3. Nel contesto attuale, l'amministrazione comunale, alla cui guida lei si candida, come può efficacemente svolgere un ruolo di abbrivio per la ripresa economica? Con quali risorse? Con quali strumenti? 

Io credo che i prossimi saranno anni in cui ci dovremo concentrare su 4 priorità: sanità, economia, educazione, ambiente, senza dimenticare ovviamente la strategicità del sociale.  I programmi e i progetti dovranno essere sinergici intorno a questi temi, non più approcciabili con la logica dei comparti chiusi.

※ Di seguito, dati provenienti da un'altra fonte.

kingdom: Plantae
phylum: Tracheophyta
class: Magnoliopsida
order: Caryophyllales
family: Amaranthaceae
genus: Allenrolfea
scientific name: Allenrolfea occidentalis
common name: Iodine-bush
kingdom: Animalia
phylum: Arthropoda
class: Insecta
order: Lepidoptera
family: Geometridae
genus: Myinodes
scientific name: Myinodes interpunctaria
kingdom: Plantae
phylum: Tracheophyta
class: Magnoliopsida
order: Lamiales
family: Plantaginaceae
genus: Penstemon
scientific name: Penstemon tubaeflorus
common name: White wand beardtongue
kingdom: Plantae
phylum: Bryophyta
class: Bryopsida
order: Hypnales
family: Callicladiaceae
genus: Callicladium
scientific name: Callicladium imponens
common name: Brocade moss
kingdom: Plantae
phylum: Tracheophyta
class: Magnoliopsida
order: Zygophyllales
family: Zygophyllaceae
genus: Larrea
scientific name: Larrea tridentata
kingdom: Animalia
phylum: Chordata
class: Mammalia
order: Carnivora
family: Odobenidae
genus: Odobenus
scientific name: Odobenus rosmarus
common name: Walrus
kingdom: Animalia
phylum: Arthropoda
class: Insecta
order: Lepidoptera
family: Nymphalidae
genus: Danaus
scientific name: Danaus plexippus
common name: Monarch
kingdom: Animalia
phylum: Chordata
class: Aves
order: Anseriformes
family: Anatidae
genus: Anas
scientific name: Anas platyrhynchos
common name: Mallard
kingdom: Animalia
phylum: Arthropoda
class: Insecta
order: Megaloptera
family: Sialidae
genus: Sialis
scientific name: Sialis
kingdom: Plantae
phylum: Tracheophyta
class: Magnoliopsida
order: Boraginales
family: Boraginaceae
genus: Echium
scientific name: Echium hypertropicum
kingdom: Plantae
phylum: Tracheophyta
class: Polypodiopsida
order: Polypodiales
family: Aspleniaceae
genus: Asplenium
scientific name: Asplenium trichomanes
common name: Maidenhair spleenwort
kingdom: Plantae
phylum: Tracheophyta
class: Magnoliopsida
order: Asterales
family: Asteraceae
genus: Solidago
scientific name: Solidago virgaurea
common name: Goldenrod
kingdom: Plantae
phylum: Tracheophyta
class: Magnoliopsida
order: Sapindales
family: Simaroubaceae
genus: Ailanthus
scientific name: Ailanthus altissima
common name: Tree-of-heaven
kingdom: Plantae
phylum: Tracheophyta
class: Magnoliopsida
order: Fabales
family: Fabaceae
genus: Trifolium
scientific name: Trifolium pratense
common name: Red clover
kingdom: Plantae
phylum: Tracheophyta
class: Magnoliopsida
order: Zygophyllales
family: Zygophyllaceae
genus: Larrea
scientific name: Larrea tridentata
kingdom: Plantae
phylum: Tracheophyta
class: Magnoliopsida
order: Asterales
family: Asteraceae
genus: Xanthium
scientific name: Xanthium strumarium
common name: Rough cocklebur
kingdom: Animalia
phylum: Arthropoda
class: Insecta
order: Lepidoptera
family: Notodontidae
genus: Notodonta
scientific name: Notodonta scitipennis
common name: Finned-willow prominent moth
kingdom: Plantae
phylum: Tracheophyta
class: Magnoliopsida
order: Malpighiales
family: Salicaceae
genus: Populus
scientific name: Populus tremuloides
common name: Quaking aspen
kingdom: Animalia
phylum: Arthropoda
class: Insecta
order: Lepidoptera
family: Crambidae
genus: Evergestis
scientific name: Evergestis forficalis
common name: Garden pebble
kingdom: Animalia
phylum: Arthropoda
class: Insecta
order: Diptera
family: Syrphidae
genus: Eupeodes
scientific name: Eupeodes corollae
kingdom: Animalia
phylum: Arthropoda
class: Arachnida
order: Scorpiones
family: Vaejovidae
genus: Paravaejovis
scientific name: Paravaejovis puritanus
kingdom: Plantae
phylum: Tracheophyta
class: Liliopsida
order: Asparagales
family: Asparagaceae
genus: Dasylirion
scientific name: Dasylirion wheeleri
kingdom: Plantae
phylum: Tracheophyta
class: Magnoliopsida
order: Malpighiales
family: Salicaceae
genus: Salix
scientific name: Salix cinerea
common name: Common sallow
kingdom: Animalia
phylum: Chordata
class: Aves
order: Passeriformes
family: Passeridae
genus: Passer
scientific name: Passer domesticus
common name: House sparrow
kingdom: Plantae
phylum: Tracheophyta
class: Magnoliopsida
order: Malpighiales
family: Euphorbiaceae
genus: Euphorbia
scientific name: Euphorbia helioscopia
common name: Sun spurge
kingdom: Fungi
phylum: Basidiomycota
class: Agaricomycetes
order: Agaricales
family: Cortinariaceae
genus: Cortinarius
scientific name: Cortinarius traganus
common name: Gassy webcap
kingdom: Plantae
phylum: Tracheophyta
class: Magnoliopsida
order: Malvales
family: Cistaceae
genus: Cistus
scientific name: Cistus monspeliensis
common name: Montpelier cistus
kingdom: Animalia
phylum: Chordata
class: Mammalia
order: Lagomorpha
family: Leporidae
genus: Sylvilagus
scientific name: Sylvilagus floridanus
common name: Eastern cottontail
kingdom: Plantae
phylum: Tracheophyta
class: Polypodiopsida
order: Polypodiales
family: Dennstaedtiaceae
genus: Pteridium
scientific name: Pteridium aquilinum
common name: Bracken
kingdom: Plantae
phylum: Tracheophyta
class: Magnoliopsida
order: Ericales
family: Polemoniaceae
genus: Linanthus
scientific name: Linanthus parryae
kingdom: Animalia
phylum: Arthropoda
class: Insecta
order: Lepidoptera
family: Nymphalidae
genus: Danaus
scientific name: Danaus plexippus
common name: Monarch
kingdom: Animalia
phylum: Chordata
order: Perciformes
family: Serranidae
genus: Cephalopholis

Penso ad esempio al ‘ritorno’ del presidio pubblico nelle aree più decentrate- con servizi comunali, sanitari, commerciali, di vigilanza- dopo che per oltre 30 anni l’Italia e tutto il mondo occidentale si è gettato scriteriatamente sul versante opposto, e cioè la centralizzazione di tutto, provocando abbandono, degrado, desertificazione delle aree oggi tornate essenziali. Il ruolo che deve avere il Comune è amministrativamente concentrare gli sforzi e gli investimenti su quelle priorità, ma sulla base di un concetto di fondo: il Comune deve essere più leggero, non può recitare la parte del player unico o quasi, deve dare fiducia alla comunità, sapendo che trattasi non di cessione di sovranità ma di essere il supporto più funzionale alle energie che dopo la pandemia si libereranno e non dovremo ostacolare con burocrazia o desiderio di sterile protagonismo. In questo senso il Comune dovrà richiamare, con gli strumenti e la sensibilità di adesso, il ruolo dell’Ente guidato negli anni Cinquanta e Sessanta da Walter  Ceccaroni all’inizio del nostro leggendario boom. Una cura dimagrante occorre farla, avendo come risultato collaterale anche una riforma tributaria in chiave locale per pesare meno che si può sule tasche di cittadini e imprese.